(WHAT YOU SHOULD DO): In the records below, find each line with "Theory" and copy it.
—————
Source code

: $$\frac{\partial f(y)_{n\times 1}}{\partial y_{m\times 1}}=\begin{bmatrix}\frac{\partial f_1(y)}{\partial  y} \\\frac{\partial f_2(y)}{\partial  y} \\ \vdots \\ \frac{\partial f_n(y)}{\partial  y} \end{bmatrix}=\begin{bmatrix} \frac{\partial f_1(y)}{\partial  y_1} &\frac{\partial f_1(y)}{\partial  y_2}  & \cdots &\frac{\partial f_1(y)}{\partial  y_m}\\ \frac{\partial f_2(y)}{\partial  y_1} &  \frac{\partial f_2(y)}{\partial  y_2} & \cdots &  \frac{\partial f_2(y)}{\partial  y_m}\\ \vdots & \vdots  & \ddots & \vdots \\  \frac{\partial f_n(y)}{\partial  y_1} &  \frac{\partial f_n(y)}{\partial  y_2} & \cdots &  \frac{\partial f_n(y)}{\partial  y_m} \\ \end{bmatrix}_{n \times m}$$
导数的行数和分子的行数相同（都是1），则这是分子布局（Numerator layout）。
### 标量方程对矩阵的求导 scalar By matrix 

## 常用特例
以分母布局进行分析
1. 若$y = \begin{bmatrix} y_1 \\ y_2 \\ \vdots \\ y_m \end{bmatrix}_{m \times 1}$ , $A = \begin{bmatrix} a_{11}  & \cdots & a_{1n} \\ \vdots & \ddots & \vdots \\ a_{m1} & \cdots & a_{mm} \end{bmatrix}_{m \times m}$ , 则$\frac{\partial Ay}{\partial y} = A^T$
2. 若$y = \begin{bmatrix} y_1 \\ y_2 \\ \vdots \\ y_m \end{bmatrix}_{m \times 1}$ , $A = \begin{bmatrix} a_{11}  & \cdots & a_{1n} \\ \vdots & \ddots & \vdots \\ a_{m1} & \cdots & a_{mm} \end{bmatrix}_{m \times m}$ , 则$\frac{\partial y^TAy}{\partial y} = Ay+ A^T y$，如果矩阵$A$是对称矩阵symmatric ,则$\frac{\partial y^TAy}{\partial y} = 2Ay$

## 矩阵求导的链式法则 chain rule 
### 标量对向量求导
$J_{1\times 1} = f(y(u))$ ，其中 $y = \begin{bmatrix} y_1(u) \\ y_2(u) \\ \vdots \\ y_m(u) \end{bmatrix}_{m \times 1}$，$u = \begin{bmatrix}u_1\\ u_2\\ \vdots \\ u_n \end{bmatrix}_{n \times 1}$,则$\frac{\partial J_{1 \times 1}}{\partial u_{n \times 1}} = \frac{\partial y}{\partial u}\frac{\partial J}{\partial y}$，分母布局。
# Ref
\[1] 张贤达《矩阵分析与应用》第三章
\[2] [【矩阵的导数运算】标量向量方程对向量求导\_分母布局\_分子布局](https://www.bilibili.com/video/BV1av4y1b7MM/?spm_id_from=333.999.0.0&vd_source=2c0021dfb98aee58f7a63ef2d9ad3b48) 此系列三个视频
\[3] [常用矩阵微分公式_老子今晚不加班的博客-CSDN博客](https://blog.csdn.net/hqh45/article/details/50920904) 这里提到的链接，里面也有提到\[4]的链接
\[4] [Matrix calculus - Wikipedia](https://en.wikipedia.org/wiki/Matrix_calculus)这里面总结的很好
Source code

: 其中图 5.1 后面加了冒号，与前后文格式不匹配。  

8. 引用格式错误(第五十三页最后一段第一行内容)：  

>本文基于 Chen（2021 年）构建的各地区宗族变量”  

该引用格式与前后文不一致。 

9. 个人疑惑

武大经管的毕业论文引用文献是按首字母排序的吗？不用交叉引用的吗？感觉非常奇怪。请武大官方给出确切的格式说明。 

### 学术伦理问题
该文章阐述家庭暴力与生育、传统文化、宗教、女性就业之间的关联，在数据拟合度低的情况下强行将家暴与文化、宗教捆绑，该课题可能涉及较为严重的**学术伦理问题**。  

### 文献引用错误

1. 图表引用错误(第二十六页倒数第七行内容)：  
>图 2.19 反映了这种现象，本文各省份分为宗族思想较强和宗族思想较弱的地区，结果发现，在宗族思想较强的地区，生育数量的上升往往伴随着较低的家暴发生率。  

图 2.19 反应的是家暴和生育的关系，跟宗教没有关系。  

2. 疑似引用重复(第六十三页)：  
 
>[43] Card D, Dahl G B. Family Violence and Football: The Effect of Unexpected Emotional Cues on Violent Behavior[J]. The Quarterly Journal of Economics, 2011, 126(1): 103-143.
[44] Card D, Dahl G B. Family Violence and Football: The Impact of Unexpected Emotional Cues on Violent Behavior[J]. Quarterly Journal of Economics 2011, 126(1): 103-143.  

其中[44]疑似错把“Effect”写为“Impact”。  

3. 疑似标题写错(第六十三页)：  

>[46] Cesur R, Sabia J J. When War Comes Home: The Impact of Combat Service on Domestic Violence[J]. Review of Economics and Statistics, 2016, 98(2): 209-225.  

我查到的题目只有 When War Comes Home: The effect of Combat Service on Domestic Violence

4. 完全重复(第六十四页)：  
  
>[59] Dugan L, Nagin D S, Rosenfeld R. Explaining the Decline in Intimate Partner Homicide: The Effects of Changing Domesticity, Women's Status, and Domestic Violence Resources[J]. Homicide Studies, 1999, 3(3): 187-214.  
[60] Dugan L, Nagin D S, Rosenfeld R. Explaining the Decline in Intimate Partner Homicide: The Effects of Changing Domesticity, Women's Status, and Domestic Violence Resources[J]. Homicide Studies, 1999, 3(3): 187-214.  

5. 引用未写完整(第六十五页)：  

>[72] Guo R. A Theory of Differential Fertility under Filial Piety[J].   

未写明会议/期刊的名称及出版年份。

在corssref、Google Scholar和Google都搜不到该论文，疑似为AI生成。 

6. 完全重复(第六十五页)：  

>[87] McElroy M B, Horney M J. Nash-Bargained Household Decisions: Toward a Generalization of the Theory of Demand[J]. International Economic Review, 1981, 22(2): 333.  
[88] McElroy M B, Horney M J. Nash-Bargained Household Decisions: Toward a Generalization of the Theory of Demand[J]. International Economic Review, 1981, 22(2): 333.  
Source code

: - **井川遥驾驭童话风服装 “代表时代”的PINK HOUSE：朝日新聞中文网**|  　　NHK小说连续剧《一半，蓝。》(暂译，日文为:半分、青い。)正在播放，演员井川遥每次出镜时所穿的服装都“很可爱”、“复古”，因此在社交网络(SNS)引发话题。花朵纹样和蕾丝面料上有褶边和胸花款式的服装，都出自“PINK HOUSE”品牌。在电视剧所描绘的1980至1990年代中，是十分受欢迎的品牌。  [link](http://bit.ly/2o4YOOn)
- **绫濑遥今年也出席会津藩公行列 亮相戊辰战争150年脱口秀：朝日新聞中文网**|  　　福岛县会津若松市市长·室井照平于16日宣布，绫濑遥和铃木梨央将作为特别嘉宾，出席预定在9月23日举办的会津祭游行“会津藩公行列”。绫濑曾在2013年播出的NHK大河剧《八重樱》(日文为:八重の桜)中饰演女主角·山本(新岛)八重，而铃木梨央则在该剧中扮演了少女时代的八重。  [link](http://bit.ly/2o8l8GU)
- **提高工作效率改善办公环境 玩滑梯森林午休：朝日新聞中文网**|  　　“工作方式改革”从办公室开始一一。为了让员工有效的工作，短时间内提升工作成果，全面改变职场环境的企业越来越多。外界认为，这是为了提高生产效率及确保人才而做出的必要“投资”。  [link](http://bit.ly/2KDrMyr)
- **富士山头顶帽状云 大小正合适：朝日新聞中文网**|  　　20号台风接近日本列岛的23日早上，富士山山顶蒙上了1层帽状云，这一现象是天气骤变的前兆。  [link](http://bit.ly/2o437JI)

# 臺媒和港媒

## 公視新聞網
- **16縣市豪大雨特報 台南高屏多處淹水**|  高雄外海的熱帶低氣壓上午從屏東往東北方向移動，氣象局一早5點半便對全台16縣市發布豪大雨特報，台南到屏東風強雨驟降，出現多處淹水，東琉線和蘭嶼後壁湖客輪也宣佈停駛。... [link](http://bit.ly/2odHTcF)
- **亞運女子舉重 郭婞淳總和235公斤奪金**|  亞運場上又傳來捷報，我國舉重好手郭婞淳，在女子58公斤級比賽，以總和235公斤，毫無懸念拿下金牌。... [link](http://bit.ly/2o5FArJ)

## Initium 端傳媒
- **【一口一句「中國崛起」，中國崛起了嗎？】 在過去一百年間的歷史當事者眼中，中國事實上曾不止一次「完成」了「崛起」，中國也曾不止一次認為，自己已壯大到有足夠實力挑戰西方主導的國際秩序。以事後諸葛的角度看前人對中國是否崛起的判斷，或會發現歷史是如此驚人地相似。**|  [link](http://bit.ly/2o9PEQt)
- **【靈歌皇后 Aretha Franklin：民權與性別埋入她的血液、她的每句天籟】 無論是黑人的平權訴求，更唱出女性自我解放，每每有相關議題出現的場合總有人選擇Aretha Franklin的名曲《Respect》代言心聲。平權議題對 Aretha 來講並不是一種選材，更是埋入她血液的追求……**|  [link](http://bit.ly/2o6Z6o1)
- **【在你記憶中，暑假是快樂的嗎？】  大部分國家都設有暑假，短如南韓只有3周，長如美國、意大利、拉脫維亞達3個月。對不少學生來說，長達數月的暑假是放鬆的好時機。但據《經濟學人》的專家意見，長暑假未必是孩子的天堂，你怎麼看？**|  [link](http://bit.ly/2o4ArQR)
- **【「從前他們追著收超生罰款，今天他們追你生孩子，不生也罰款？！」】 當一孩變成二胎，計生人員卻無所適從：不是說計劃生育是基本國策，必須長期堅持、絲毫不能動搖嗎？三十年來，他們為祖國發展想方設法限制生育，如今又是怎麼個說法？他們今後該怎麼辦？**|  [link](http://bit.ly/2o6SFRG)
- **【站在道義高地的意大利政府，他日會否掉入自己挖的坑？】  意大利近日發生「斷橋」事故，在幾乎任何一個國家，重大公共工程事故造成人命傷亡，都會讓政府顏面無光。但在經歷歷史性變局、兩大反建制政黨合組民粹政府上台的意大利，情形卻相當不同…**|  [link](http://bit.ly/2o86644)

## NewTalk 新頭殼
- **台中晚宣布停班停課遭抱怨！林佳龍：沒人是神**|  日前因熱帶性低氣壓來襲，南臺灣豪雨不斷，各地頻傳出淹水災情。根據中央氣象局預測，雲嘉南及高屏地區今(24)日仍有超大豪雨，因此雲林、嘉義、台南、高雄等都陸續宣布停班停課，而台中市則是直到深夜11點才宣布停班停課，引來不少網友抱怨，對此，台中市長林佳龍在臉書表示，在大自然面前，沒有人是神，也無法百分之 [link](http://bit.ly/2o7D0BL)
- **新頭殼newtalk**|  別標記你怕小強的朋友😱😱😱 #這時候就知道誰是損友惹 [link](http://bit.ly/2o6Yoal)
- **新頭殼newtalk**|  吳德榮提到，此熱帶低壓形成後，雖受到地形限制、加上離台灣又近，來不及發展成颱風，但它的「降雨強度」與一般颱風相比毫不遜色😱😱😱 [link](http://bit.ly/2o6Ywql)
—————
(COMPLETED EXERCISE):
>[72] Guo R. A Theory of Differential Fertility under Filial Piety[J].   
>[87] McElroy M B, Horney M J. Nash-Bargained Household Decisions: Toward a Generalization of the Theory of Demand[J]. International Economic Review, 1981, 22(2): 333.  
[88] McElroy M B, Horney M J. Nash-Bargained Household Decisions: Toward a Generalization of the Theory of Demand[J]. International Economic Review, 1981, 22(2): 333.  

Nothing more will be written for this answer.